What are the driving forces behind this development? And which jobs will be targeted?
The driving force behind the automation of jobs – other than continually increased computational power, the heart of everything IT – are two separate developments: Robotic Process Automation (RPA) and Artificial Intelligence (AI). Often lumped together, it is important to distinguish between the two as they appear similar on the surface but are in fact vastly different.
RPA is automation in purest form, working on an “if this, then that” basis. Mention the right word – or every synonym or misspelling you can think of – and the bot is triggered to fire off one or more of its many preprogrammed actions. It’s doing what we did before – only faster. This makes it easy to imagine customer service employees being automated – the customer calls with a certain complaint or question and the RPA gives the appropriate response. Process completed. It is RPA that will have the most notable, short-term impact on our jobs.
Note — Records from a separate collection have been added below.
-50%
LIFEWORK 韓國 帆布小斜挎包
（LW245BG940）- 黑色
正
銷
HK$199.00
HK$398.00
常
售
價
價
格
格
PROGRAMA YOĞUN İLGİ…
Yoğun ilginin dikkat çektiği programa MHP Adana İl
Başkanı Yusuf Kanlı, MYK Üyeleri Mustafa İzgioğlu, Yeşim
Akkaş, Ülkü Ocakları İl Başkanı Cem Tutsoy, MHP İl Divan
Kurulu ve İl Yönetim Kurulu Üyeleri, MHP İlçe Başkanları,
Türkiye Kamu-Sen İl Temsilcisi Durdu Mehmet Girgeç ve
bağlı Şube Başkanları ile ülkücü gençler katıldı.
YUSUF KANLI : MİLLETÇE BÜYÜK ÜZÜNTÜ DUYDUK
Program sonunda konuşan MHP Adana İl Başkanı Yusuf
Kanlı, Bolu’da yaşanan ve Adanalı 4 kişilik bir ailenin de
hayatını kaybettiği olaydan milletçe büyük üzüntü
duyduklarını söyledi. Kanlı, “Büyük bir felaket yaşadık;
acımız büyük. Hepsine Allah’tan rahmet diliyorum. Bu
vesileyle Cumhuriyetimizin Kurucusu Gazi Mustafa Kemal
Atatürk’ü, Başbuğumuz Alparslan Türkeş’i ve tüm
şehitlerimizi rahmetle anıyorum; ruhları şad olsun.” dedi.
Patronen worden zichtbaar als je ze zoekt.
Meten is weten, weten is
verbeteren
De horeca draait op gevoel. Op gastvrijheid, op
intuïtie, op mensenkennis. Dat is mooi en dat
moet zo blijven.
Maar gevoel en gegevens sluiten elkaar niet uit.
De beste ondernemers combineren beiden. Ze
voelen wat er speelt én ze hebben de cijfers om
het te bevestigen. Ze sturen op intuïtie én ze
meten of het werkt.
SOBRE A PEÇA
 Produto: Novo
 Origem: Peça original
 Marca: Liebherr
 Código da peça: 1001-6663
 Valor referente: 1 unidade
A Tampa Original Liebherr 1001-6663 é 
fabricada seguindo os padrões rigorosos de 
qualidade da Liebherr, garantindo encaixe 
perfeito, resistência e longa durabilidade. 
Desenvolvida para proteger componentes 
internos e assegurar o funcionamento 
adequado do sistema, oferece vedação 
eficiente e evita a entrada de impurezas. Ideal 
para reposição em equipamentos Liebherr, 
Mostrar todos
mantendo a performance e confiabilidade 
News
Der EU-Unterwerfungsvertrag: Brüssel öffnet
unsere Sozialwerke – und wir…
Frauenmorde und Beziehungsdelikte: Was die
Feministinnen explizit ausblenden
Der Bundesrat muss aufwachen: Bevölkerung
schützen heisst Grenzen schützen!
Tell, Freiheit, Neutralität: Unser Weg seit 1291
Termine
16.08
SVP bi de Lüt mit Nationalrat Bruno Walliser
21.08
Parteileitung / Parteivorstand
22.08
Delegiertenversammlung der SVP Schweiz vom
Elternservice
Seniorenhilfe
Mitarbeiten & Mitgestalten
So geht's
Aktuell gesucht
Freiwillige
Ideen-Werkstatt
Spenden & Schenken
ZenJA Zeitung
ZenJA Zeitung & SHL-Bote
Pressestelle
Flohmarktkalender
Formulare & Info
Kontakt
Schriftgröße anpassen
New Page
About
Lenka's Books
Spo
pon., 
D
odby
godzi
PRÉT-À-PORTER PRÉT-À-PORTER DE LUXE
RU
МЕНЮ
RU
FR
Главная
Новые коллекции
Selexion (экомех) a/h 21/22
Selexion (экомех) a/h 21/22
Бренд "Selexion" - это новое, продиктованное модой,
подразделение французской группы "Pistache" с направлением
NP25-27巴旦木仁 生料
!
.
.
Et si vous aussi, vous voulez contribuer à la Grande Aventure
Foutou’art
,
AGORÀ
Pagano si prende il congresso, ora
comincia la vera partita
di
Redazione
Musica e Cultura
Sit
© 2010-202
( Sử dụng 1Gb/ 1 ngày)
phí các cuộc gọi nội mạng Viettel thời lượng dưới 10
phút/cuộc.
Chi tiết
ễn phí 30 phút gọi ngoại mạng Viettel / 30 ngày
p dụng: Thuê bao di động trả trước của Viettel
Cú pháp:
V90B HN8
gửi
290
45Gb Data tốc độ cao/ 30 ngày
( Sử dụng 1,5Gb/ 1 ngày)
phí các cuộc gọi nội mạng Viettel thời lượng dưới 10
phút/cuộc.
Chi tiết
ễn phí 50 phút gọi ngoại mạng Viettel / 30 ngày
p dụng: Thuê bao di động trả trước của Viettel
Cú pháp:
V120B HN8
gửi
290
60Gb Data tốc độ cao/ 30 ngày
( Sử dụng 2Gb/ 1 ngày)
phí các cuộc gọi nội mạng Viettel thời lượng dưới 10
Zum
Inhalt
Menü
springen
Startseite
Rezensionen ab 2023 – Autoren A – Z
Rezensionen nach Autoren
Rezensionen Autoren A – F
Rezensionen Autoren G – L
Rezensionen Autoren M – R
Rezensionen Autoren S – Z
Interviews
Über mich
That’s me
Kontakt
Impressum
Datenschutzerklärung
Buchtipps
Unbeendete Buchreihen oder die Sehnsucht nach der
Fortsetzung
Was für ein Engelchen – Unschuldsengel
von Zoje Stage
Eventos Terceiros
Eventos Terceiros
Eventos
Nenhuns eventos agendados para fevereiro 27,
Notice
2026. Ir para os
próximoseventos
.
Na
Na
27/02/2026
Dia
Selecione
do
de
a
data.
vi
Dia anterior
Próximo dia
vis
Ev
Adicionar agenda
With AI, it’s a different story altogether. AI combines techniques such as machine learning and deep learning to constantly redefine its models and thus, to refine itself. AI is much more adaptive than RPA. RPA will do what you tell it to do, and it will do it again and again and again (when asked). AI is built to be self-learning and as such, it will change what it does as it learns and goes along. It is capable of learning from your behavior as it goes along. And this aspect, the ability to offer personalized, contextual information, will turn out to be more transformative than RPA could ever hope to be, even if it takes AI more time to come to fruition.
Our fear of a tyrannical AI is greatly surpassed by the ease with which AI slowly seeps into our lives.
And don’t kid yourself: AI is already all around us. The other day I got in my car and Google Maps told me: “it’s busy on the road, it’s a 57 minute drive to your home”. I was surprised, as I had not indicated that I was going home. But there’s no need to tell Google Maps that, as my behavior – driving home after work at a certain time of the day – is regular enough for it to guess where I’m going at that time of the day. Surprised at first, and perhaps a little agitated – “this is none of Google’s business!” – my reaction quickly shifted from agitation to expectation. As soon as I get in my car, I want to know how long it’ll take me to get to my house – and if Google Maps knows that traffic is particularly bad, why can’t it send a quick message to my wife (my next appointment) that I’ll be running late for dinner? Or, if we’re taking an Internet of Things perspective, it may even instruct my oven to cool down so dinner isn’t overcooked when I arrive ten minutes later than usual.